[Data records]
───
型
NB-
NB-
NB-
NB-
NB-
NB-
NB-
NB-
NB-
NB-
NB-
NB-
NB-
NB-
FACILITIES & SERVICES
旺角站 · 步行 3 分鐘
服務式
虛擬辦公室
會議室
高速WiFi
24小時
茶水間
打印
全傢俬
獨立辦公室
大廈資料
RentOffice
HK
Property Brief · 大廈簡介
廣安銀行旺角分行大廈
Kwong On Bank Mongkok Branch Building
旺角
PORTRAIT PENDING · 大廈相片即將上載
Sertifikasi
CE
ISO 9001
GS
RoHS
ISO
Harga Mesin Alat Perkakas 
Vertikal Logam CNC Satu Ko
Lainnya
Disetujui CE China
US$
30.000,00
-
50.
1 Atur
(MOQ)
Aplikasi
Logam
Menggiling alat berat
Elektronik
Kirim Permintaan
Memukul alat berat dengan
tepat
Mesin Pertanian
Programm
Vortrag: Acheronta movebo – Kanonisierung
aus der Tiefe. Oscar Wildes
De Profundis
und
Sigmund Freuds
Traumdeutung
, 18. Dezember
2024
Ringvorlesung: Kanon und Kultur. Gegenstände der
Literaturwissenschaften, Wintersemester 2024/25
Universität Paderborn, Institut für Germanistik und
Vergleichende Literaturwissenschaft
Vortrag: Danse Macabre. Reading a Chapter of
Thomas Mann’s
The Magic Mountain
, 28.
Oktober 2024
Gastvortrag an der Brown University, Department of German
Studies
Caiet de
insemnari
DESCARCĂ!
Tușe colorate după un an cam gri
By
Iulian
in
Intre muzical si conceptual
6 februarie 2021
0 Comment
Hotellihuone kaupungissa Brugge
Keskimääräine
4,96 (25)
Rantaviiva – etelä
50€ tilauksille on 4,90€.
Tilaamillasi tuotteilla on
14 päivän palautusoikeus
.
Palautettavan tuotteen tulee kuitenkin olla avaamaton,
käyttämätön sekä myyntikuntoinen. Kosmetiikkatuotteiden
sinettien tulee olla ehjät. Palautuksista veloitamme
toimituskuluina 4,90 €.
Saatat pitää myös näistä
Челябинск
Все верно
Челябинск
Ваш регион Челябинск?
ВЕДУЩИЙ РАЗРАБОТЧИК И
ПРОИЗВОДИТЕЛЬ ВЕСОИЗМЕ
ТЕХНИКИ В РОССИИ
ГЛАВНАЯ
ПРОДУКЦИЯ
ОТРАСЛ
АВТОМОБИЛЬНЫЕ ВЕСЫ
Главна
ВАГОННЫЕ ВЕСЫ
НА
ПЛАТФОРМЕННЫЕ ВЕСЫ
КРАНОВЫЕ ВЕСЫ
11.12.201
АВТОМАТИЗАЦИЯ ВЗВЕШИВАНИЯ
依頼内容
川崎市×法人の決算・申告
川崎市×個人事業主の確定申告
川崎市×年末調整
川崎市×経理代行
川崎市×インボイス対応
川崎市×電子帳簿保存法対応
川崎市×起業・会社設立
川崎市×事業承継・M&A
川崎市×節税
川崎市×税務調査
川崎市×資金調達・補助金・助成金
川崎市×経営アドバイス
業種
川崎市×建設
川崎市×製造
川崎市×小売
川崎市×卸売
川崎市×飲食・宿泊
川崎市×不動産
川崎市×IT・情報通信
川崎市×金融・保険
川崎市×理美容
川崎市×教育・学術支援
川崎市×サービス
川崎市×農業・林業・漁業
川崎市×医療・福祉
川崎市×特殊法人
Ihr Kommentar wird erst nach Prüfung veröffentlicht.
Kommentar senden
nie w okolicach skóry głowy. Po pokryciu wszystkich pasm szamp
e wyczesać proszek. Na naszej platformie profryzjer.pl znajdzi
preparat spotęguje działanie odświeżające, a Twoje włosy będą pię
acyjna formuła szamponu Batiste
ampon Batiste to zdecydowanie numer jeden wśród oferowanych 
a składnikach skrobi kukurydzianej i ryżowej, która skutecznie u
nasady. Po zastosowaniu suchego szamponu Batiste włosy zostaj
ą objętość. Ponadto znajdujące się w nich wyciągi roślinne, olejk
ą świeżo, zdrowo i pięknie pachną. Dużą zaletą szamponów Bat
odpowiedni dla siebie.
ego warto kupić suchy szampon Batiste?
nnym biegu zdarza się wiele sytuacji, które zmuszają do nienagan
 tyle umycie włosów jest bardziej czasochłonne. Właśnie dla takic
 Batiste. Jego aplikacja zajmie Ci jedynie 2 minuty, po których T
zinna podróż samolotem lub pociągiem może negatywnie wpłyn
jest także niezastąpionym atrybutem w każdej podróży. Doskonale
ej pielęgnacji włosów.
───
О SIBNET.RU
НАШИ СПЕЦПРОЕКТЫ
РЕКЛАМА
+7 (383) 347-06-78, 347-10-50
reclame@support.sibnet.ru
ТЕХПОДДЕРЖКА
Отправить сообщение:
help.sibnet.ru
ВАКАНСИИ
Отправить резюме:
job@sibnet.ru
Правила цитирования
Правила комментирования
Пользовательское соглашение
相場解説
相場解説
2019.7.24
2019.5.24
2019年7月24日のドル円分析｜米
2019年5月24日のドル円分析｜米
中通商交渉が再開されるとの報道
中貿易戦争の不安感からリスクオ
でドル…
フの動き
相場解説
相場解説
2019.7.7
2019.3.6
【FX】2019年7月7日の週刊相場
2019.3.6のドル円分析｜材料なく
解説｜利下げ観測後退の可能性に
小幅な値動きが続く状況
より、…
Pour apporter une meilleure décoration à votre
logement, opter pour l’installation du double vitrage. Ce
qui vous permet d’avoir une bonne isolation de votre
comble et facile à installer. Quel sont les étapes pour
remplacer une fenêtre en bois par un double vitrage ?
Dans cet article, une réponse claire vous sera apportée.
───
ACTION ITEM: Check each line of the entries above for the string "Отправить", and return those that contain it.

REPLY:
Отправить сообщение:
Отправить резюме:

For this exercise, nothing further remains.